In last night’s loss to the Diamondbacks, Lucas Duda went 0-4 with a strikeout. It obviously wasn’t a particularly good day at the plate, but it was made worse by the fact that he left seven runners on base. That strikeout came in the first inning with the bases loaded. The Mets as a team are hitting .143 with the bases loaded this season. Does that mean they’re not “clutch”? Can we really measure “clutch”?
The word clutch is incredibly loaded when it comes to evaluating a player and their performance. It’s a hot topic because a player’s relative “clutchness” doesn’t appear to be a repeatable skill and varies from year to year, regardless of how much people think the opposite. There’s sometimes a fundamental flaw in the way we view performance statistics, though, and how we apply them to the players that generated them.
Most stats can (very generally) be grouped into two broader categories: predictors for the value a player is expected to add to his team (based on his skill) and the value a player has provided to his team (what he’s done).* The former category would include statistics such as weighted on-base percentages, strikeout and walk rates, and generally outcomes predicated by the player’s natural ability that can be used, with a large enough sample, to gauge what a player will add to the team moving forward. The latter category would include stats like RBI, where they identify how much value a player has provided their team, in very specific ways, but don’t necessarily indicate particular skill or player quality.
For instance, Player A and Player B could put up almost identical statistics in most of the skill categories, but Player B might have more RBIs than Player A by a decent margin. Some may use that as an indicator that Player B is the better player. However, it could just be that Player B has had more opportunities to drive in runs than Player A (maybe Player B is a number five hitter and Player A is a number two hitter, for example) and has taken advantage of those opportunities. Those RBIs are examples of what the player provided to the team based more on the situation rather than strictly based on his ability, at least when compared to Player A.
With these ideas in mind, we need to understand that most traditional statistics are context-neutral. A single in the top of the fourth in a blowout is much less valuable than a single with a runner on second in the bottom of the eighth in a tie game. The players’ batting average would simply reflect a single in either case, but that does nothing to reflect the vastly different situations in which that player got that single and the differing affects to the outcome of the game. Luckily there is a statistic we can look at to measure this, Win Probability Added (WPA).

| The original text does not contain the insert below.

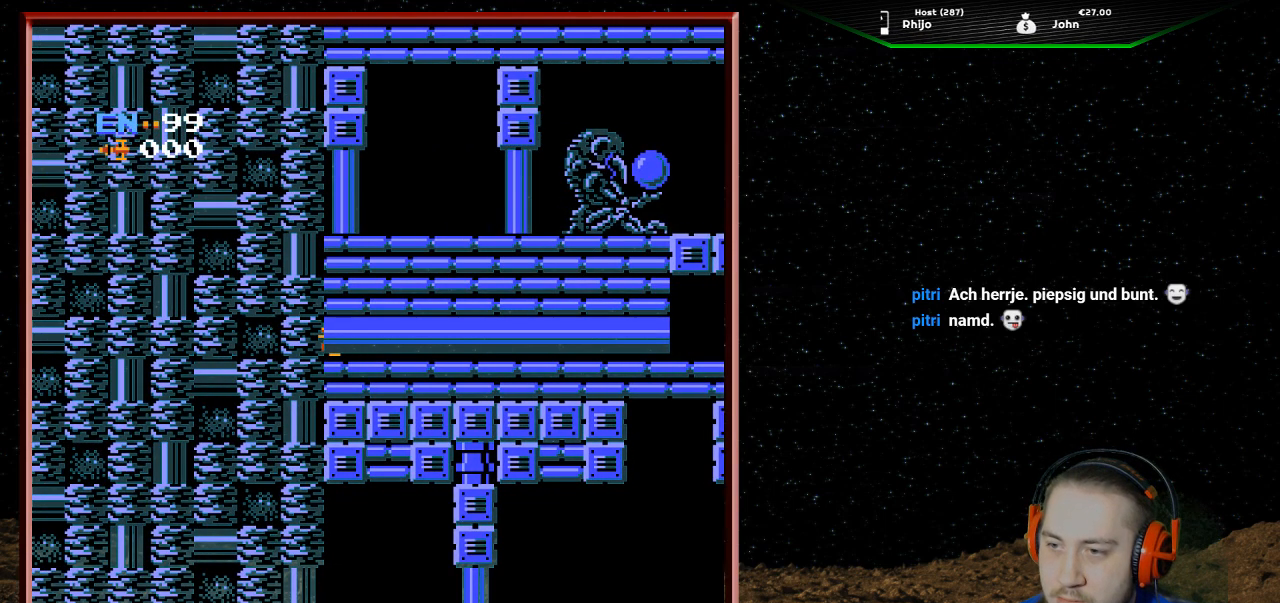
{"buttons": ["DPAD_RIGHT"], "events": [[133, "DPAD_RIGHT", "down"], [133, "DPAD_UP", "up"]]}
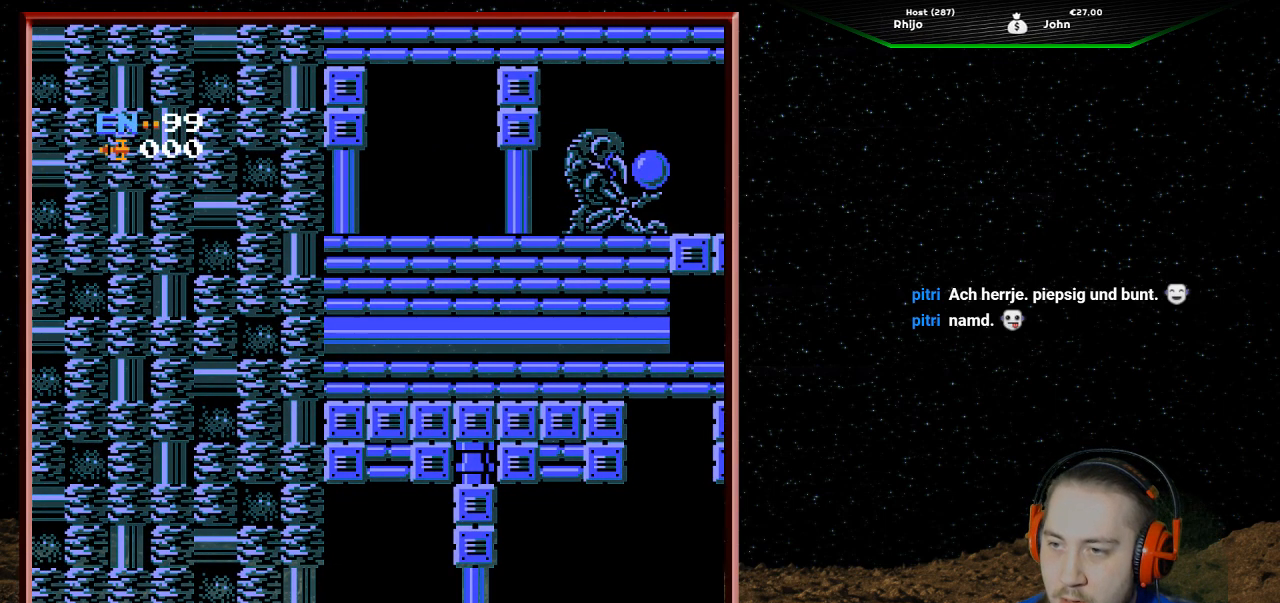
{"buttons": ["DPAD_LEFT"], "events": [[33, "DPAD_RIGHT", "up"], [33, "DPAD_UP", "down"], [333, "DPAD_LEFT", "down"], [367, "DPAD_UP", "up"]]}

WPA calculates the affect a player’s performance has on his team’s Win Expectancy, which takes into account the score, number of men on base, the inning, number of outs, etc., on a per-play basis. In other words, the context of the situation is taken into account. Basically, the team has x chance at winning a game before a player comes to bat and y after that at-bat, depending on what said player did at the plate. The outcome increases or decreases the team’s chance to win and, thus, either increases or decreases the player’s WPA.
WPA is a counting statistic, accumulating in a similar way to Wins Above Replacement (WAR), and one point of WPA is equivalent to one win. This means that a player’s contribution to his team can’t be fully evaluated until the end of the season, but we can still track it as the season progresses. A WPA of 1 over a given season is considered average on this scale. So far this season, Duda has a WPA of 0.20. That means that he’s actually helped the team win more than he’s hurt it. Juan Lagares leads the team with a 0.80.
Does this tell us that Lagares has been more “clutch” than Duda, though? Well, not really. Clutch is a pretty hard thing to measure, and even the Clutch stat available at sites like FanGraphs don’t really get to what most people think of as “clutch.”** This simply tells us that Lagares has helped the team at the plate more than he’s hurt them and more so than Duda.
The Mets as a team have a WPA of 0.17, which is actually good enough for sixth in the National League (NL) and ahead of teams like the Braves, Nationals, and Cardinals. What does this tell us? It doesn’t really tell us anything, yet, since again WPA is a counting stat. The Mets were 11th in the NL in WPA in 2013, while the Cardinals and Braves topped the list. From 2011 to 2013, the team accumulated 2.57 WPA, good enough for 9th in the NL. Over that same span the top three teams in the NL are the Cardinals (25.39), the Giants (15.23), and the Braves (13.92).
It’s not really entirely accurate to classify Duda or the Mets as clutch or not clutch, since again we’re looking at statistics that only show what a player did not predictors of what they will do. We can certainly say they haven’t performed very well in high-leverage situations over the last few seasons, though. This brings us to the obvious: good players will generally perform well while bad players will not, regardless of the situation. That translates to team wins. The Mets have not been a particularly good bunch recently, in case you hadn’t noticed. So it’s no surprise that they haven’t executed when it matters most.
*Of course this is an incredibly simplistic way to break them down, but a good way to differentiate performance predictors from “story telling” stats.
**The Clutch stat measures a hitter’s performance in high-leverage situations, but it does so using a baseline created from that own player’s performance. This means that a player who constantly performs at a high level, regardless of situation, may not appear to be clutch.